* **Texto de lectura**:
# # # # # # #
Ya sé que no es una idea muy original, que lo mismo hizo Viggo Mortensen con Noam Chomsky en Captain Fantastic. Pero, como solía decir otra amiga, "más vale una buena copia que un mal invento", y esta copia es la que necesito para celebrar bien mi día de la mujer.

Será el día de Milagritos Gil precisamente por eso, porque no la conocí: no sé cómo pensaba, cómo le gustaba vestirse, a qué partido político hubiera votado en estos tiempos, si era rica, pobre o de la más abundante clase media. Pero sé que era mujer, como yo, es decir, persona; y que por ese motivo tenía derecho a ser tratada en igualdad de condiciones a todos los demás seres humanos, hombres o mujeres; a que se le dieran las mismas oportunidades de educación, trabajo, cultura y ocio; a que se respetase su trabajo, su ciencia y su arte, no por estar hecho por una mujer, ni a pesar de estar hecho por una mujer, sino sencillamente por su valía, juzgado a ciegas. Y nada mejor para juzgar a ciegas que no conocer a quien se juzga.
# # # # # # #
* **Datos para revisar**:

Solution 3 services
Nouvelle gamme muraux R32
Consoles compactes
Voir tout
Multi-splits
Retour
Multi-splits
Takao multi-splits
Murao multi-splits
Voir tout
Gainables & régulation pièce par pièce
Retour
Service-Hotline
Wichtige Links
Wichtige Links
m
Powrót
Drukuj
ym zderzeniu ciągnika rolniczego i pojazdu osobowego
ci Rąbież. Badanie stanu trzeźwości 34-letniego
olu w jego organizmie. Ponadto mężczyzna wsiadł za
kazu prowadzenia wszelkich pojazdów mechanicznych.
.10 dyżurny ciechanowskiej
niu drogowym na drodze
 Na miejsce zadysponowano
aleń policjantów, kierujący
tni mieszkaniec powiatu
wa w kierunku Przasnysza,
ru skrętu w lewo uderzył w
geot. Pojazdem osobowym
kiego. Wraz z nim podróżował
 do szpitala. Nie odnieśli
# # # # # # #
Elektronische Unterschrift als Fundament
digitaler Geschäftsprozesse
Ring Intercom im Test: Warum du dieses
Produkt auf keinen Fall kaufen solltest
# # # # # # #
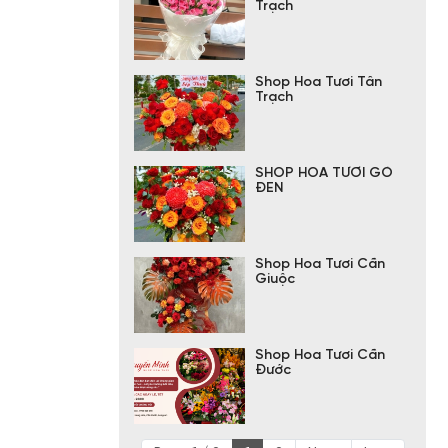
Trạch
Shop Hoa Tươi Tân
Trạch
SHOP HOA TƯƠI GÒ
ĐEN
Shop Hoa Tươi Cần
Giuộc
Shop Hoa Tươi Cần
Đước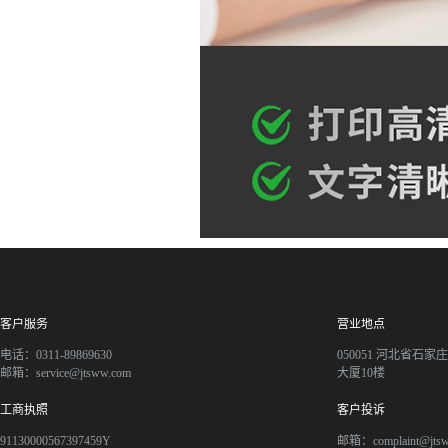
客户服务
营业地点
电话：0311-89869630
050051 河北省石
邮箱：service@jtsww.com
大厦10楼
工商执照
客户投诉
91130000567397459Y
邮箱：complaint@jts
# # # # # # #
* **Objetivo del ejercicio**: Escribe la continuación del texto sobre el día dedicado a Milagritos Gil a partir de su última oración. Los registros constituyen un material aparte, sin relación con el texto de lectura.

* **Respuesta final**:
Razones personales

Será el día de Milagritos Gil por otra razón mucho más personal -a fin de cuentas, las razones personales son las que más nos estimulan a pelear por algo-. En mi casa (cinco hijos y dos hijas tenían mis padres), por ser la hija mayor, aunque tuviera tres hermanos por delante de mí, los fines de semana y en vacaciones me tocaba fregar los cacharros después de comer; los demás días no, porque tenía que salir chutando al colegio. También me tocaba limpiar los zapatos de la familia los sábados por la mañana, aunque en esa labor se me unía solidariamente mi hermano Javi, para comentar en ese rato las películas que habíamos visto en las sesiones continuas del cine Rex o en las salas de cine de la Caja de Ahorros en la plaza de Prim y en la Alhóndiga. Otras labores eran compartidas igualitariamente entre los dos sexos, como el lijar, con un estropajo de alambre arrastrado bajo el zapato, la tarima del suelo cada cierto tiempo para luego darle cera. Hasta que se inventó la maravilla del acuchillado y barnizado, o quizás hasta que nosotros tuvimos acceso económico a ello, quién sabe.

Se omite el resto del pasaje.